GIVEN REQUEST A: From the page on Beautiful Soup and the robots file, list the three things the Disallow parameter says the named folder and files may not be.
[Begin TEXT PROVIDED]
Beautifulsoup And Respecting Robots

12 Oct 2018

Beautiful Soup is a Python library for parsing web pages programmatically. But before we get into the world of web scraping, we need to have an understanding of the robots.txt file (robots file). The robots file is a file located at every website. Try it at any top level URL proceeded by /robots.txt

Examples: www.google.com/robots.txt www.linkedin.com/robots.txt

So what does this robots file do? The robots file provides an exclusion standard that web crawlers and robots should, ideally, adhere to.

The basic format of a robots file reads:

User-agent: *
Disallow: /

The User-agent parameter indicates to whom the rule applies. The Disallow parameter indicates the folder and files that are not allowed to be crawled, indexed, or scraped. This example is the most aggressive of all robots exclusions: it indicates everyone is disallowed from everything.
[End TEXT PROVIDED]
[Begin EXCERPTED DATA]
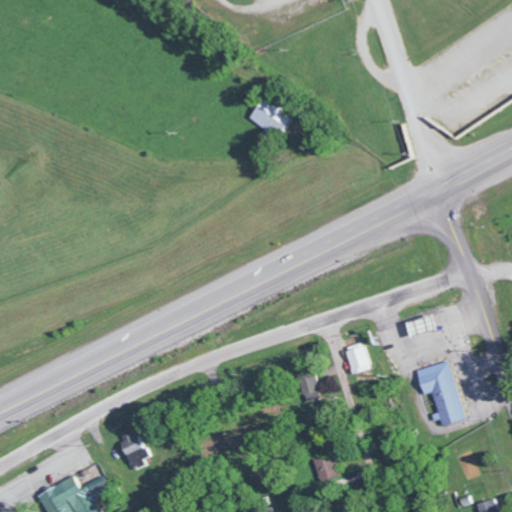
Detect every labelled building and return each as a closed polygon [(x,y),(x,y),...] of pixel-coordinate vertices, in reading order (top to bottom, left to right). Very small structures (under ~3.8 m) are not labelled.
[(372,367),(364,344),(346,351),(354,374),(372,367)] [(418,368),(425,394),(434,391),(439,411),(433,413),(436,425),(467,417),(452,360),(418,368)] [(149,460),(136,429),(120,435),(132,466),(149,460)] [(48,511),(78,511),(82,510),(83,511),(98,511),(100,510),(95,498),(110,491),(103,476),(80,486),(75,475),(39,492),(48,511)] [(478,503),(481,511),(500,511),(496,497),(478,503)]
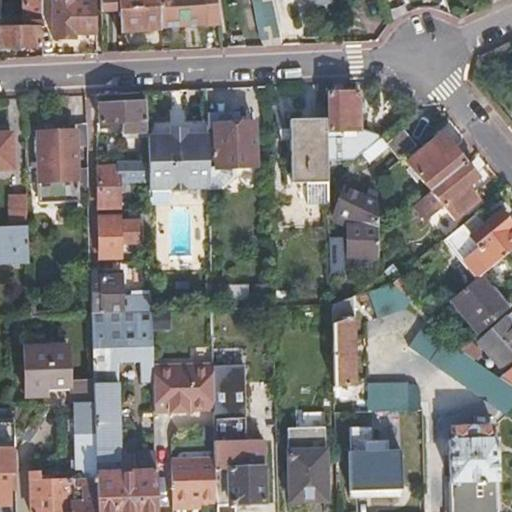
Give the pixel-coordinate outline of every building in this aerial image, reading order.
[(25,0),(25,17),(27,17),(28,28),(0,29),(0,51),(43,49),(43,30),(43,0),(25,0)] [(102,0),(103,13),(123,12),(124,33),(161,30),(159,0),(102,0)] [(159,0),(161,30),(204,27),(201,0),(159,0)] [(255,4),(263,41),(264,48),(283,47),(282,40),(278,22),(274,6),(274,3),(255,4)] [(53,5),(53,21),(53,41),(76,42),(76,36),(97,36),(95,5),(67,5),(53,5)] [(329,95),(329,132),(359,132),(358,94),(329,95)] [(124,137),(148,136),(147,105),(101,106),(101,126),(123,125),(124,137)] [(214,117),(214,126),(241,125),(241,116),(214,117)] [(327,162),(326,132),(326,121),(289,122),(291,184),(328,183),(327,162)] [(241,125),(214,126),(215,170),(210,170),(210,190),(221,190),(233,180),(233,169),(256,169),(255,125),(241,125)] [(89,164),(88,126),(78,127),(77,132),(41,133),(41,202),(79,201),(80,183),(90,182),(89,164)] [(329,132),(326,132),(327,162),(353,161),(381,137),(359,132),(329,132)] [(0,136),(0,172),(16,172),(14,136),(0,136)] [(170,138),(148,138),(149,191),(210,190),(210,170),(209,137),(189,137),(177,137),(170,138)] [(430,192),(463,165),(450,149),(440,158),(428,145),(407,163),(430,192)] [(475,179),(463,165),(430,192),(412,207),(423,221),(441,206),(453,220),(475,201),(464,188),(475,179)] [(120,170),(99,170),(100,210),(121,209),(120,170)] [(376,236),(376,205),(345,191),(337,211),(335,218),(334,221),(337,224),(349,231),(348,264),(377,261),(376,236)] [(15,203),(16,230),(31,229),(30,203),(15,203)] [(460,226),(443,240),(475,279),(480,276),(511,249),(511,225),(510,227),(497,211),(483,222),(468,235),(460,226)] [(121,220),(101,220),(102,257),(121,256),(122,242),(142,241),(141,222),(121,223),(121,220)] [(31,229),(16,230),(0,230),(0,266),(32,265),(31,229)] [(92,293),(93,313),(119,313),(123,312),(133,312),(152,311),(152,298),(152,295),(150,296),(150,291),(131,291),(131,295),(122,295),(121,272),(92,272),(92,293)] [(475,279),(447,302),(475,336),(507,310),(488,286),(480,276),(475,279)] [(488,286),(507,310),(511,305),(511,287),(503,276),(488,286)] [(377,279),(331,291),(331,305),(354,297),(377,290),(377,279)] [(387,287),(377,290),(379,319),(406,319),(406,305),(387,287)] [(354,297),(331,305),(334,387),(357,386),(354,297)] [(47,304),(33,304),(33,316),(47,315),(47,304)] [(247,308),(213,309),(214,342),(214,365),(214,368),(249,366),(247,308)] [(152,318),(152,311),(133,312),(123,312),(119,313),(119,336),(139,336),(139,354),(153,354),(153,350),(152,318)] [(119,313),(93,313),(94,355),(139,354),(139,336),(119,336),(119,313)] [(475,341),(503,375),(511,366),(511,328),(503,318),(475,341)] [(456,352),(424,321),(406,349),(506,417),(511,408),(511,388),(498,379),(470,361),(456,352)] [(468,342),(456,352),(470,361),(478,355),(468,342)] [(70,346),(26,347),(29,396),(48,395),(48,388),(72,387),(70,346)] [(94,355),(95,383),(118,383),(121,476),(137,475),(137,461),(145,462),(145,446),(155,446),(155,421),(142,422),(142,390),(154,390),(153,367),(153,357),(153,354),(139,354),(94,355)] [(154,390),(155,413),(189,412),(189,411),(216,410),(215,374),(214,368),(214,365),(153,367),(154,390)] [(249,366),(214,368),(215,374),(216,410),(217,458),(218,502),(218,511),(236,511),(236,506),(266,505),(264,441),(257,441),(256,425),(251,425),(249,366)] [(511,366),(503,375),(498,379),(511,388),(511,366)] [(95,391),(95,404),(97,511),(157,511),(156,461),(155,446),(145,446),(145,462),(137,461),(137,475),(121,476),(118,383),(95,383),(95,391)] [(369,385),(370,413),(408,412),(408,384),(369,385)] [(142,422),(155,421),(155,413),(154,390),(142,390),(142,422)] [(76,405),(95,404),(95,391),(76,392),(76,405)] [(97,511),(95,404),(76,405),(77,473),(83,472),(83,481),(73,481),(73,473),(66,473),(66,481),(41,481),(41,474),(32,473),(32,511),(97,511)] [(449,440),(450,511),(499,511),(498,439),(493,439),(493,428),(453,429),(452,440),(449,440)] [(288,431),(289,453),(293,504),(328,503),(326,452),(325,430),(288,431)] [(0,448),(0,507),(9,508),(10,490),(11,475),(17,474),(16,451),(16,449),(0,448)] [(399,451),(348,451),(349,491),(400,489),(399,451)] [(218,502),(217,458),(173,460),(174,509),(193,508),(193,503),(202,503),(218,502)]
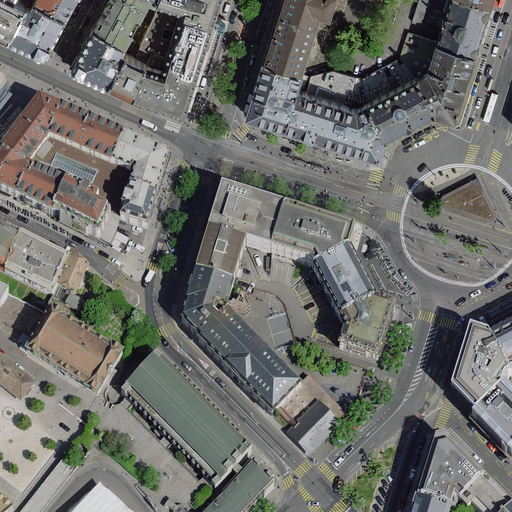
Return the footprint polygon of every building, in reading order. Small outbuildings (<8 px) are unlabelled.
[(0,0),(0,33),(9,38),(27,4),(18,0),(0,0)] [(65,16),(35,0),(32,7),(27,4),(9,38),(27,47),(45,54),(55,34),(65,16)] [(35,0),(65,16),(73,0),(35,0)] [(108,0),(98,19),(94,27),(124,44),(138,19),(145,5),(135,0),(108,0)] [(155,0),(147,0),(145,5),(138,19),(150,24),(159,2),(156,0),(155,0)] [(181,8),(180,12),(212,23),(218,5),(219,0),(155,0),(156,0),(159,2),(181,8)] [(282,0),(264,60),(302,72),(321,12),(330,14),(334,0),(282,0)] [(383,0),(357,0),(348,28),(372,35),(383,0)] [(434,0),(419,0),(412,21),(427,26),(432,9),(434,0)] [(434,0),(432,9),(446,14),(450,0),(434,0)] [(439,36),(437,41),(475,54),(477,49),(491,6),(472,0),(450,0),(446,14),(439,36)] [(138,52),(140,53),(149,57),(148,62),(163,67),(166,59),(180,12),(181,8),(159,2),(150,24),(142,41),(138,52)] [(166,59),(197,69),(203,54),(212,23),(180,12),(166,59)] [(109,84),(126,53),(121,50),(124,44),(94,27),(86,41),(79,53),(72,67),(90,76),(109,84)] [(429,66),(437,41),(409,32),(400,58),(411,69),(418,77),(428,71),(429,66)] [(444,78),(465,85),(472,63),(475,54),(437,41),(429,66),(442,70),(444,78)] [(126,53),(109,84),(128,93),(132,95),(148,62),(149,57),(140,53),(138,57),(126,53)] [(163,67),(148,62),(132,95),(166,106),(185,112),(197,69),(166,59),(163,67)] [(280,125),(285,126),(297,89),(297,88),(301,73),(302,72),(264,60),(247,115),(280,125)] [(411,69),(405,73),(398,60),(387,65),(393,77),(396,77),(400,85),(418,77),(411,69)] [(418,77),(436,112),(455,118),(460,101),(465,85),(444,78),(442,70),(429,66),(428,71),(418,77)] [(383,68),(362,78),(365,92),(380,85),(388,81),(389,79),(383,68)] [(358,77),(334,69),(311,76),(306,92),(345,104),(356,108),(356,100),(362,97),(358,77)] [(308,75),(301,73),(297,88),(303,89),(308,75)] [(421,120),(436,112),(418,77),(400,85),(367,103),(385,138),(411,125),(421,120)] [(390,84),(388,81),(380,85),(382,89),(390,85),(390,84)] [(315,137),(333,142),(345,104),(306,92),(297,89),(285,126),(315,137)] [(345,104),(333,142),(361,151),(379,157),(385,138),(367,103),(357,108),(356,108),(345,104)] [(22,127),(0,156),(27,172),(50,142),(62,113),(47,106),(40,104),(22,127)] [(113,169),(125,140),(104,131),(93,126),(62,113),(50,142),(113,169)] [(135,177),(130,192),(156,200),(166,170),(169,158),(152,151),(125,140),(113,169),(135,177)] [(107,185),(113,169),(50,142),(27,172),(65,190),(99,203),(107,185)] [(27,172),(0,156),(0,191),(23,203),(53,218),(65,190),(27,172)] [(113,169),(107,185),(130,192),(135,177),(113,169)] [(482,186),(479,180),(440,199),(439,201),(439,203),(440,206),(442,207),(492,223),(496,221),(497,218),(497,215),(482,186)] [(111,217),(121,221),(130,192),(107,185),(99,203),(97,210),(111,217)] [(65,190),(53,218),(81,231),(99,240),(106,228),(111,217),(97,210),(99,203),(65,190)] [(156,200),(130,192),(121,221),(147,229),(153,213),(156,200)] [(272,255),(285,212),(252,201),(233,195),(222,192),(210,235),(246,246),(272,255)] [(314,272),(349,253),(355,233),(311,220),(285,212),(272,255),(312,268),(314,272)] [(106,228),(117,234),(119,229),(121,221),(111,217),(106,228)] [(106,228),(99,240),(111,246),(117,234),(106,228)] [(0,269),(6,272),(21,241),(13,237),(0,230),(0,269)] [(246,246),(210,235),(198,272),(196,277),(233,289),(236,280),(246,246)] [(21,241),(6,272),(54,296),(54,297),(58,288),(63,280),(61,279),(70,265),(48,254),(21,241)] [(341,321),(375,302),(361,275),(349,253),(314,272),(341,321)] [(70,265),(61,279),(63,280),(58,288),(74,298),(86,276),(88,272),(82,267),(75,261),(73,259),(70,265)] [(0,291),(7,295),(46,308),(54,296),(6,272),(0,269),(0,291)] [(273,417),(277,414),(293,398),(301,389),(299,386),(225,313),(232,292),(233,289),(196,277),(189,300),(186,307),(188,308),(183,324),(201,342),(200,343),(273,417)] [(85,304),(74,298),(58,288),(54,297),(54,298),(79,313),(85,304)] [(384,305),(375,302),(341,321),(346,331),(341,348),(379,360),(384,345),(388,332),(395,309),(384,305)] [(511,376),(511,328),(490,340),(510,378),(511,376)] [(510,378),(490,340),(471,333),(452,394),(475,418),(502,391),(501,390),(505,380),(510,378)] [(57,334),(50,338),(45,344),(39,354),(35,363),(58,377),(88,396),(100,384),(103,363),(57,334)] [(0,357),(0,383),(21,401),(34,384),(0,357)] [(238,467),(252,454),(249,451),(251,449),(163,360),(161,362),(158,359),(150,367),(122,395),(187,460),(216,490),(233,473),(238,467)] [(319,407),(337,425),(346,415),(308,377),(299,386),(301,389),(293,398),(310,416),(319,407)] [(511,400),(502,391),(475,418),(511,454),(511,400)] [(310,416),(293,398),(277,414),(294,431),(310,416)] [(310,416),(294,431),(290,435),(310,454),(338,427),(337,425),(319,407),(310,416)] [(436,444),(418,502),(451,511),(455,500),(467,462),(447,441),(436,444)] [(63,462),(24,511),(43,511),(75,471),(72,469),(63,462)] [(263,471),(255,462),(244,472),(238,478),(222,494),(224,496),(207,511),(250,511),(277,486),(270,478),(268,479),(264,476),(261,472),(263,471)] [(485,480),(467,462),(455,500),(460,505),(485,480)] [(238,467),(233,473),(235,475),(238,478),(244,472),(240,469),(238,467)] [(511,511),(511,507),(492,487),(485,480),(460,505),(467,511),(468,511),(472,509),(475,511),(511,511)] [(0,511),(11,511),(13,510),(0,499),(0,511)] [(113,511),(99,499),(81,511),(113,511)] [(451,511),(418,502),(414,511),(451,511)]
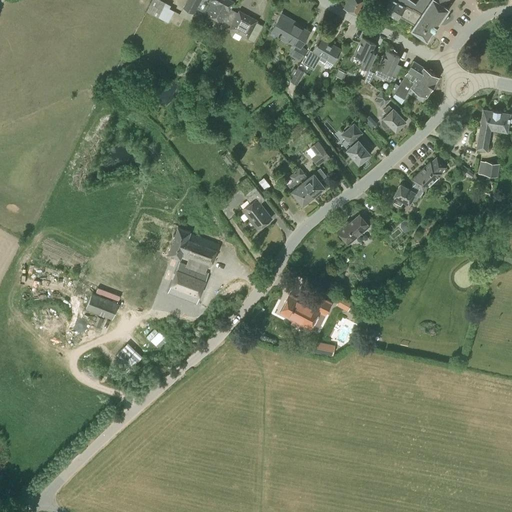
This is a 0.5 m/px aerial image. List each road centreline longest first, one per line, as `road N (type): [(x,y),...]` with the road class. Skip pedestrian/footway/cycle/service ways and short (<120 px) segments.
road 1 (tertiary): [(41,500),(224,331),(309,224),(444,108)]
road 2 (tertiary): [(445,63),(322,0)]
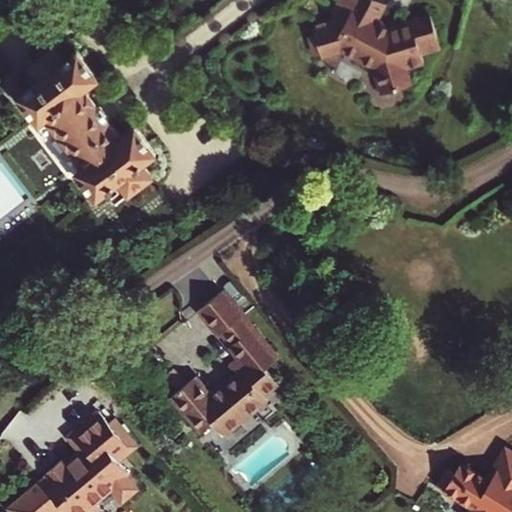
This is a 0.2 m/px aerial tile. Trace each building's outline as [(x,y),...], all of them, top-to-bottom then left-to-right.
[(410,85),(405,68),(424,62),(421,54),(440,48),(431,16),(396,27),(394,30),(376,21),(385,4),(376,0),(357,0),(347,21),(336,15),(335,16),(331,24),(329,29),(317,32),(314,33),(315,36),(310,37),(315,57),(320,56),(321,58),(341,52),(375,68),(382,94),(410,85)] [(347,21),(357,0),(340,0),(333,15),(335,16),(336,15),(347,21)] [(143,165),(157,155),(136,127),(122,138),(87,91),(101,80),(80,53),(65,64),(54,49),(28,68),(39,83),(20,98),(40,125),(47,120),(82,167),(76,172),(97,200),(117,185),(126,198),(153,178),(143,165)] [(0,81),(12,72),(0,56),(0,81)] [(243,315),(223,290),(199,310),(220,335),(222,333),(232,345),(230,346),(239,357),(229,365),(237,375),(223,386),(221,384),(209,394),(195,376),(172,396),(202,432),(213,422),(224,434),(267,399),(263,395),(278,383),(265,368),(279,357),(253,327),(251,328),(241,316),(243,315)] [(12,511),(58,511),(64,508),(67,511),(90,511),(99,505),(96,502),(112,489),(122,501),(138,488),(127,475),(129,473),(115,456),(121,451),(123,453),(135,443),(114,419),(109,423),(99,411),(69,437),(82,453),(67,465),(63,460),(46,474),(47,476),(9,508),(12,511)] [(511,511),(511,451),(506,448),(495,466),(498,467),(490,480),(461,463),(455,473),(449,469),(438,486),(473,507),(469,511),(511,511)]
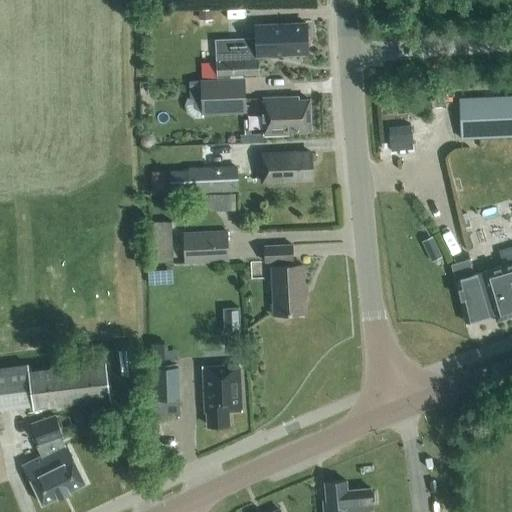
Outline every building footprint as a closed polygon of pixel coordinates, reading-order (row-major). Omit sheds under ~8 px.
[(257,44),(218,46),(219,75),(259,73),(258,55),(308,53),(307,40),(311,37),(311,27),(306,23),(256,26),(257,44)] [(244,78),(200,80),(201,109),(201,113),(246,111),(244,78)] [(414,106),(432,106),(431,93),(414,94),(414,106)] [(511,94),(459,97),(461,139),(511,136),(511,94)] [(299,100),(299,97),(263,98),(264,135),(290,134),(289,131),(311,130),(310,99),(299,100)] [(411,124),(389,126),(392,151),(413,148),(411,124)] [(297,153),(297,151),(261,153),(262,183),(299,181),(298,179),(313,179),(312,153),(297,153)] [(170,193),(239,191),(238,167),(187,169),(188,172),(169,172),(170,193)] [(177,260),(177,219),(154,219),(154,260),(177,260)] [(185,263),(229,261),(227,231),(184,233),(185,263)] [(440,257),(430,236),(419,242),(429,262),(440,257)] [(290,265),(290,260),(293,260),(292,244),(264,246),(265,262),(273,261),(273,266),(271,266),(274,314),(306,313),(303,265),(290,265)] [(511,315),(511,247),(498,251),(503,266),(474,274),(470,260),(451,265),(465,322),(495,313),(497,320),(511,315)] [(150,266),(151,285),(177,284),(177,265),(150,266)] [(227,305),(228,329),(243,328),(242,304),(227,305)] [(172,360),(171,343),(151,344),(152,362),(172,360)] [(111,401),(106,362),(30,371),(29,364),(0,367),(0,411),(33,408),(33,410),(111,401)] [(205,412),(207,411),(208,426),(229,425),(228,410),(242,410),(239,365),(203,367),(205,412)] [(156,401),(179,400),(178,368),(154,369),(156,401)] [(63,438),(65,437),(58,415),(33,424),(40,445),(38,446),(42,457),(24,466),(43,504),(86,483),(63,438)] [(352,511),(373,509),(371,488),(347,490),(346,480),(325,482),(327,506),(324,506),(324,511),(352,511)]
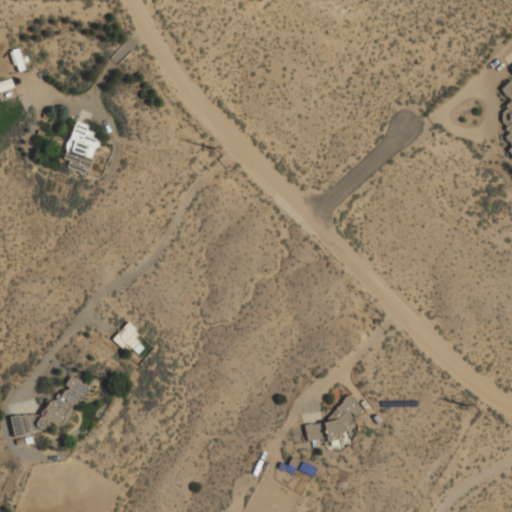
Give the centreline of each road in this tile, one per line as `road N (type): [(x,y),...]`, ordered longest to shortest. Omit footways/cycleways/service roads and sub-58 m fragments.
road 1 (residential): [(125,0),(246,154),(511,415)]
road 2 (residential): [(320,221),(410,127)]
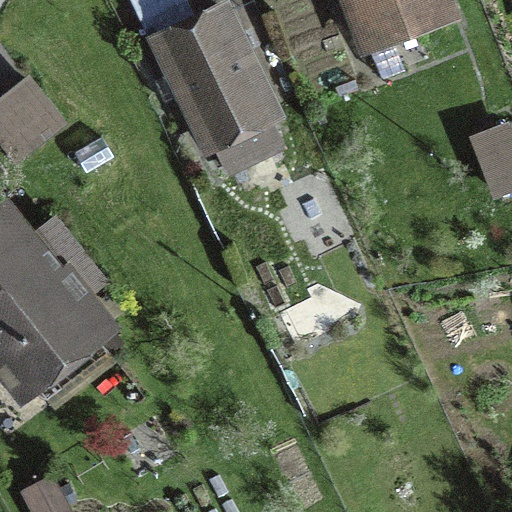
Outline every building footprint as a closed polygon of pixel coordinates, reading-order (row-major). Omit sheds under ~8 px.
[(189,0),(132,0),(147,32),(194,11),(189,0)] [(351,0),(369,46),(448,16),(441,0),(351,0)] [(280,142),(266,114),(273,111),(224,9),(159,40),(183,90),(178,92),(184,106),(189,103),(208,142),(215,138),(229,167),(280,142)] [(32,82),(0,107),(0,139),(16,159),(63,121),(32,82)] [(476,136),(498,192),(511,186),(511,145),(504,125),(476,136)] [(2,213),(0,215),(0,340),(33,382),(96,333),(73,303),(103,280),(54,217),(24,241),(2,213)] [(294,261),(259,277),(276,314),(311,297),(294,261)] [(24,490),(36,511),(65,511),(69,510),(51,476),(24,490)]
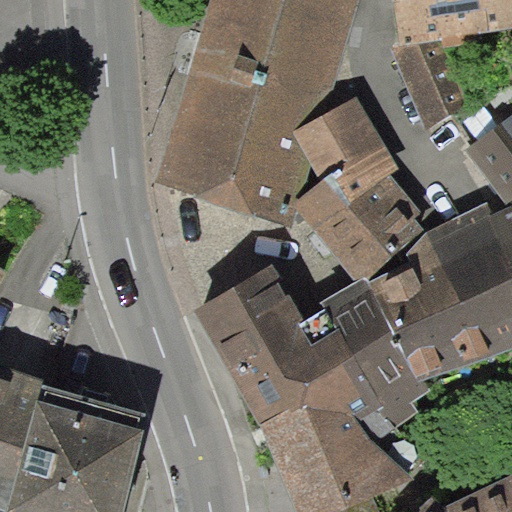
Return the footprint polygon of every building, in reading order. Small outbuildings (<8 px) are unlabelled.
[(320,118),(350,0),(215,0),(196,64),(161,180),(199,193),(226,202),(291,223),(298,203),(312,155),(297,132),(320,118)] [(511,0),(394,0),(402,41),(444,36),(511,26),(511,0)] [(444,36),(398,52),(424,129),(466,114),(444,36)] [(359,94),(320,118),(297,132),(312,155),(329,183),(298,203),(314,229),(395,179),(407,171),(359,94)] [(511,201),(511,115),(467,148),(508,204),(511,201)] [(432,224),(395,179),(314,229),(360,281),(371,277),(432,224)] [(413,263),(373,281),(427,382),(511,344),(511,201),(508,204),(492,213),(490,202),(427,232),(408,254),(413,263)] [(0,284),(9,270),(0,264),(0,284)] [(277,265),(197,309),(263,426),(307,407),(357,416),(352,401),(375,385),(341,328),(315,346),(301,322),(306,319),(277,265)] [(328,310),(306,319),(301,322),(315,346),(341,328),(375,385),(352,401),(357,416),(378,444),(421,412),(414,402),(431,388),(427,382),(373,281),(371,277),(360,281),(324,302),(328,310)] [(0,506),(10,509),(44,390),(48,374),(0,359),(0,506)] [(44,390),(10,509),(20,511),(126,511),(152,421),(44,390)] [(336,511),(419,479),(378,444),(357,416),(307,407),(263,426),(299,511),(336,511)] [(511,511),(511,475),(445,506),(428,494),(406,511),(511,511)]
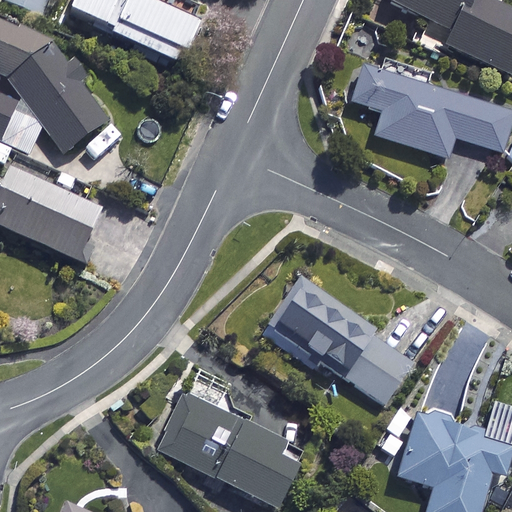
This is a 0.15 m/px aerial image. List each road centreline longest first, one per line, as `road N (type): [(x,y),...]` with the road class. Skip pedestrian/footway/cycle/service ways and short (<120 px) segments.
road 1 (residential): [(233,154),(171,280),(136,328),(63,387),(0,411)]
road 2 (residential): [(511,296),(445,254),(233,154)]
road 3 (residential): [(304,0),(233,154)]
[End EXCERPTED DATA]
GIVEN REQUEST B: Arrange the records as a Markdown table with columns Row and Line. Begin at the line that has "This is a 0.15", stop after the last line of the records, number each row, and leave out blank lines.

TASK ANSWER A:
- Crawled
- Indexed
- Scraped

TASK ANSWER B:
| Row | Line |
|---|---|
| 1 | This is a 0.15 m/px aerial image. List each road centreline longest first, one per line, as `road N (type): [(x,y),...]` with the road class. Skip pedestrian/footway/cycle/service ways and short (<120 px) segments. |
| 2 | road 1 (residential): [(233,154),(171,280),(136,328),(63,387),(0,411)] |
| 3 | road 2 (residential): [(511,296),(445,254),(233,154)] |
| 4 | road 3 (residential): [(304,0),(233,154)] |